▸ Task data
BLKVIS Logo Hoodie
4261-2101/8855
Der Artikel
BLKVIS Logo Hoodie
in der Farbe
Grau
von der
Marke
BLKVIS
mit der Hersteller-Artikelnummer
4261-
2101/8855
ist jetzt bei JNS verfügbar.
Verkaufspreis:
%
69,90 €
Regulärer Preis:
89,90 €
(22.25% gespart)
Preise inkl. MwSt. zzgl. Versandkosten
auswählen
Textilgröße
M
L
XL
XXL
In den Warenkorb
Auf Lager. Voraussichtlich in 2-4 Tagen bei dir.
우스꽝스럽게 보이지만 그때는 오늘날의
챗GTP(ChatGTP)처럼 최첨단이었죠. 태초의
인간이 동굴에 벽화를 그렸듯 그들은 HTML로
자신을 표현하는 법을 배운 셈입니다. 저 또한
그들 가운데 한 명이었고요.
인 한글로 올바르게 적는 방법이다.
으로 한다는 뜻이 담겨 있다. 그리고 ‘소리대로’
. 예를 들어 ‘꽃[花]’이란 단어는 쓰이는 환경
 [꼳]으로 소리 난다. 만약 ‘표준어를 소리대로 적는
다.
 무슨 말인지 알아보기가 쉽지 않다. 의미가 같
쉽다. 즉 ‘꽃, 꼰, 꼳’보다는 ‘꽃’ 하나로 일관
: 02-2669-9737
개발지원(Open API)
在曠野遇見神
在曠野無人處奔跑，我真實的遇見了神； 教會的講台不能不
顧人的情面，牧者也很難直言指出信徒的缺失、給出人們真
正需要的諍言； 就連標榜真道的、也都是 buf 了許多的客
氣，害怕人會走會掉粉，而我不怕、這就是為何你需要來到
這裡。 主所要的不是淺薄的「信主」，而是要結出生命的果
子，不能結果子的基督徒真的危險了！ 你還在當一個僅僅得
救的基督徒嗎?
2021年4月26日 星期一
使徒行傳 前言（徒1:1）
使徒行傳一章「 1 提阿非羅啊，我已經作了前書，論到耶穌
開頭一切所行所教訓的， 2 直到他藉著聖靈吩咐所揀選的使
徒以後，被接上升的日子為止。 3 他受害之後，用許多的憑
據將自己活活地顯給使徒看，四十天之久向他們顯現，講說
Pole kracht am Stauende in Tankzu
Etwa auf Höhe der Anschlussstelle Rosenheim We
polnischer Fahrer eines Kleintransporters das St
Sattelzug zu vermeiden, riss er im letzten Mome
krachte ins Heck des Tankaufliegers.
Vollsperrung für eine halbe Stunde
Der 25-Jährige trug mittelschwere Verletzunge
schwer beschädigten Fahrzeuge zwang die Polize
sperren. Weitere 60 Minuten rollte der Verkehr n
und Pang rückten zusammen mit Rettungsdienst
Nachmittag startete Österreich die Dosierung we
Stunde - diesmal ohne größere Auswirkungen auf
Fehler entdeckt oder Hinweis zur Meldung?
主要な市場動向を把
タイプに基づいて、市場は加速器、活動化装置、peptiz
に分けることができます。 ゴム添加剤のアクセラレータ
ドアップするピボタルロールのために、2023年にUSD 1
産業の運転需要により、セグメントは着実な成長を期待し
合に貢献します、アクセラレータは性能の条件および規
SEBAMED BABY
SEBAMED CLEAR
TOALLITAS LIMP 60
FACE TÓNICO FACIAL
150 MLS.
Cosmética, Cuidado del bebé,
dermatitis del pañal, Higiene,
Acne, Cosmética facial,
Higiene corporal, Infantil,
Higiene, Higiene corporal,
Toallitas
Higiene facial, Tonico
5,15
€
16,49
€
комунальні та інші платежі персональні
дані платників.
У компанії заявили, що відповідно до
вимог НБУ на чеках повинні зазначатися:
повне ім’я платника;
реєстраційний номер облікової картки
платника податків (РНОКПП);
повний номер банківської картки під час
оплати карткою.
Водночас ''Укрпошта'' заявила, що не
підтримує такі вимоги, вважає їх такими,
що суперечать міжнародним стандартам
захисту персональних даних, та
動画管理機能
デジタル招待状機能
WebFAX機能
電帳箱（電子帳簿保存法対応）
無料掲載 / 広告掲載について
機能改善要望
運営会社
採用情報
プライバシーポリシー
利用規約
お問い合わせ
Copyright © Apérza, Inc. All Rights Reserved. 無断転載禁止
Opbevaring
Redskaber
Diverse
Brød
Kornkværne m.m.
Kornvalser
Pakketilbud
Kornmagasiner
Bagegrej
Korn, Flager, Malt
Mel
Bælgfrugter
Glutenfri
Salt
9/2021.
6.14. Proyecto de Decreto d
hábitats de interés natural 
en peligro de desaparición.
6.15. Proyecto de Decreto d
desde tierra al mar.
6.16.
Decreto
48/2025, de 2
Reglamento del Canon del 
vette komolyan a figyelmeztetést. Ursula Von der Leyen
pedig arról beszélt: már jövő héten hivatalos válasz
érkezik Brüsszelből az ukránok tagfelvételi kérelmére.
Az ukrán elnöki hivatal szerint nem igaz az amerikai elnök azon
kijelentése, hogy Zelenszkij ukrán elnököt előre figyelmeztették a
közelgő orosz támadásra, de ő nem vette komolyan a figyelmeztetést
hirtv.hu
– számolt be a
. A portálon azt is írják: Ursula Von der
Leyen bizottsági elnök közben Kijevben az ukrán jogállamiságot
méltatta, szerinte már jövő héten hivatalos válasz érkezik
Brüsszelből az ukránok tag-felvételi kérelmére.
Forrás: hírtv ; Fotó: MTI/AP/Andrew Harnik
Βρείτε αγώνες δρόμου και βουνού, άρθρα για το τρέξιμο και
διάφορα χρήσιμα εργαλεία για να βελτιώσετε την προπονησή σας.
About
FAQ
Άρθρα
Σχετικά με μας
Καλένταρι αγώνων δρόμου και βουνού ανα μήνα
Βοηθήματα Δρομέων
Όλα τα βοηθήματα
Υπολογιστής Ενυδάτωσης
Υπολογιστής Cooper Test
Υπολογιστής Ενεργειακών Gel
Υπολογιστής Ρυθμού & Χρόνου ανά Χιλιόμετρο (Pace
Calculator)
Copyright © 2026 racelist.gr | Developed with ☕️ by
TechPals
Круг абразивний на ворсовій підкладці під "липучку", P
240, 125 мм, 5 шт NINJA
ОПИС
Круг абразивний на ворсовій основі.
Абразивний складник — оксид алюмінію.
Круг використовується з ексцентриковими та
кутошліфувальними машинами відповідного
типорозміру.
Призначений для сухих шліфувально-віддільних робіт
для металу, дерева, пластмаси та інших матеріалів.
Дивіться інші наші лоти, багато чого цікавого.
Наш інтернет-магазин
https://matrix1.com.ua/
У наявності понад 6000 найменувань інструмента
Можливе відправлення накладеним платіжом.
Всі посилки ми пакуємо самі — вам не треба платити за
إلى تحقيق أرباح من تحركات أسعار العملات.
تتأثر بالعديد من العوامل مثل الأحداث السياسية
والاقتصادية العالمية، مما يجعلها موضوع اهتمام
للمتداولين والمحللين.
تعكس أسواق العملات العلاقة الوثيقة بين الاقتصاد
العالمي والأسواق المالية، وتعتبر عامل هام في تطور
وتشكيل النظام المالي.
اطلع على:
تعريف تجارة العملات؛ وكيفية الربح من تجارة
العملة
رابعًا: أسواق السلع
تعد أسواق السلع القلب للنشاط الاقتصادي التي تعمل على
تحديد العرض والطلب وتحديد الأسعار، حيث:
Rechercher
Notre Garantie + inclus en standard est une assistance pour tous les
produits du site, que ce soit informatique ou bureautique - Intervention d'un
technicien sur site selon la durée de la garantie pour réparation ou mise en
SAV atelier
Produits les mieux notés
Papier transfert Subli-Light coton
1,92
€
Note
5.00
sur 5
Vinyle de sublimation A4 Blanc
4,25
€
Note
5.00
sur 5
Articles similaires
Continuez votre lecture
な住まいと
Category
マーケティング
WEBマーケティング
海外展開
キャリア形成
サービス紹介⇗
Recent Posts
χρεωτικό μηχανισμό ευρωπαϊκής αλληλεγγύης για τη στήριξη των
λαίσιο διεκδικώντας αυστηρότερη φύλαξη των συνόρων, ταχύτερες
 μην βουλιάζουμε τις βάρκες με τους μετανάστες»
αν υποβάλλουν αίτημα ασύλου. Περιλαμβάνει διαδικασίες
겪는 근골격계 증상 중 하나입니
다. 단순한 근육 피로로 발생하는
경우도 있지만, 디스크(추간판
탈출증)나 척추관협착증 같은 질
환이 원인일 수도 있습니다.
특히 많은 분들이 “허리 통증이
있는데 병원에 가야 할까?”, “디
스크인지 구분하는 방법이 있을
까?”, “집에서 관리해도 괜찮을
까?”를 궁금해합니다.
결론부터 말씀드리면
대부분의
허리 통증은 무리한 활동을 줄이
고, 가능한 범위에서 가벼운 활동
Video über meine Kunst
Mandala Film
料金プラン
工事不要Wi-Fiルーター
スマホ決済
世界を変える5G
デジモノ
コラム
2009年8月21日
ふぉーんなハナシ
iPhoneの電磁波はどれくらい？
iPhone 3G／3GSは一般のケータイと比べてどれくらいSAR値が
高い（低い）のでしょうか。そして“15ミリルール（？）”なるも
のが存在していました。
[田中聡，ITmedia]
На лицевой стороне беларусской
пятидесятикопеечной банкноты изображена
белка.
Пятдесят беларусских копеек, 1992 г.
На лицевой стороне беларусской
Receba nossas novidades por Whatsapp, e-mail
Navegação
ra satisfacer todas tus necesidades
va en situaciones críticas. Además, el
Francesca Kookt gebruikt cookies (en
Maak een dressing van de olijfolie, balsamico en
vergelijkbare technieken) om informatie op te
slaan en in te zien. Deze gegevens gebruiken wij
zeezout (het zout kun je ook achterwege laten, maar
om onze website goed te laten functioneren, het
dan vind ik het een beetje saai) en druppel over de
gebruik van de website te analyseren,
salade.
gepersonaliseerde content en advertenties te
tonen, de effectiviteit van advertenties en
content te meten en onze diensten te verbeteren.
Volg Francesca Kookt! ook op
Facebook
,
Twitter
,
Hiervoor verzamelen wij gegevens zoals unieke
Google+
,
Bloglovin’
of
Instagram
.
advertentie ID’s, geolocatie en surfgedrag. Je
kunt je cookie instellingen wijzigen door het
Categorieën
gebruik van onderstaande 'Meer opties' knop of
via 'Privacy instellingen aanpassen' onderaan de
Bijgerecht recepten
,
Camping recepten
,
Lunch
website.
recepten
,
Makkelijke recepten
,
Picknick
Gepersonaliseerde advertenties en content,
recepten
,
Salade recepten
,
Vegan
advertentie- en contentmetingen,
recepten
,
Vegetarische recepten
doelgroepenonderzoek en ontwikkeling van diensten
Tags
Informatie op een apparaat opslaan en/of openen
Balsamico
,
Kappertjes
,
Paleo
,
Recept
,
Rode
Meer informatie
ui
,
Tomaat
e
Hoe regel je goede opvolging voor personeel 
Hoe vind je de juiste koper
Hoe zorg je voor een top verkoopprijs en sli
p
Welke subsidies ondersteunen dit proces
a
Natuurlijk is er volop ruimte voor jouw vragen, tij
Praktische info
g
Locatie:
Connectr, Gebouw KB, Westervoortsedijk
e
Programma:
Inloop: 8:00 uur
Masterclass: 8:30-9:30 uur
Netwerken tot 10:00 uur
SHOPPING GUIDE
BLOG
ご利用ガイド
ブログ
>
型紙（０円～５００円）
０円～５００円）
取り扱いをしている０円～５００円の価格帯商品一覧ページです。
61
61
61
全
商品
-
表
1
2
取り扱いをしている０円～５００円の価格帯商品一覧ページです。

▸ Problem to solve
In the listing above, find the line containing "合に貢献します、アクセラレータは性能の条件および規" and the line containing "повний номер банківської картки під час". Output them and every line between, exactly, and nothing else.

▸ Output for this exercise
合に貢献します、アクセラレータは性能の条件および規
SEBAMED BABY
SEBAMED CLEAR
TOALLITAS LIMP 60
FACE TÓNICO FACIAL
150 MLS.
Cosmética, Cuidado del bebé,
dermatitis del pañal, Higiene,
Acne, Cosmética facial,
Higiene corporal, Infantil,
Higiene, Higiene corporal,
Toallitas
Higiene facial, Tonico
5,15
€
16,49
€
комунальні та інші платежі персональні
дані платників.
У компанії заявили, що відповідно до
вимог НБУ на чеках повинні зазначатися:
повне ім’я платника;
реєстраційний номер облікової картки
платника податків (РНОКПП);
повний номер банківської картки під час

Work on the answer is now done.